Nathan's Famous (NATH) has just reported second quarter results from its 2008 fiscal year. Revenue from continuing operations grew 12.2%, net income from continuing operations grew 20.1%, and diluted EPS from continuing operations grew 12.5%.
My previous valuations of the company have tended to show that the stock has generally been priced at a level which reflects an assumption of little or no future growth.

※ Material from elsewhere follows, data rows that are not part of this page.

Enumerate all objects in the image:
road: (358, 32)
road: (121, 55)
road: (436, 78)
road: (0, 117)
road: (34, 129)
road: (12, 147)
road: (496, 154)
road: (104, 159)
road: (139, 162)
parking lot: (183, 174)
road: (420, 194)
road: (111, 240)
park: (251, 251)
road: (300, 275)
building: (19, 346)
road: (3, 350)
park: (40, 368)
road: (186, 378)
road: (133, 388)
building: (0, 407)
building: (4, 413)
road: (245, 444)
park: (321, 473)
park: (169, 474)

To see if this is still the case, we note that the price currently stands at 16.69 and the market cap is 103M. With cash and marketable securities totaling 31.7M and no debt, the company sports an enterprise value of 71.3M. With TTM revenue of 48.4M, we have an enterprise-value-to-revenue ratio of 1.5. With TTM diluted EPS (from continuing operations) of .88, we have a PE of 19.
TTM owner earnings, computed as net income from continuing operations + D&A – capex, stands at 6.2M which gives an enterprise-value-to-owner-earnings ratio of 11.5. Even a conservative estimate of a 12% growth rate in net income from continuing operations yields a value of (EV/OE)/G of just under 1. Under this metric, the stock appears attractively priced.
An assumption of 12% growth over the next five years, 3% terminal growth, and a discount rate of 11% produces a fair value of 23.83. The stock is currently trading at a 30% discount to this fair value. A reverse DCF calculation shows that the stock is still priced under the assumption of no growth.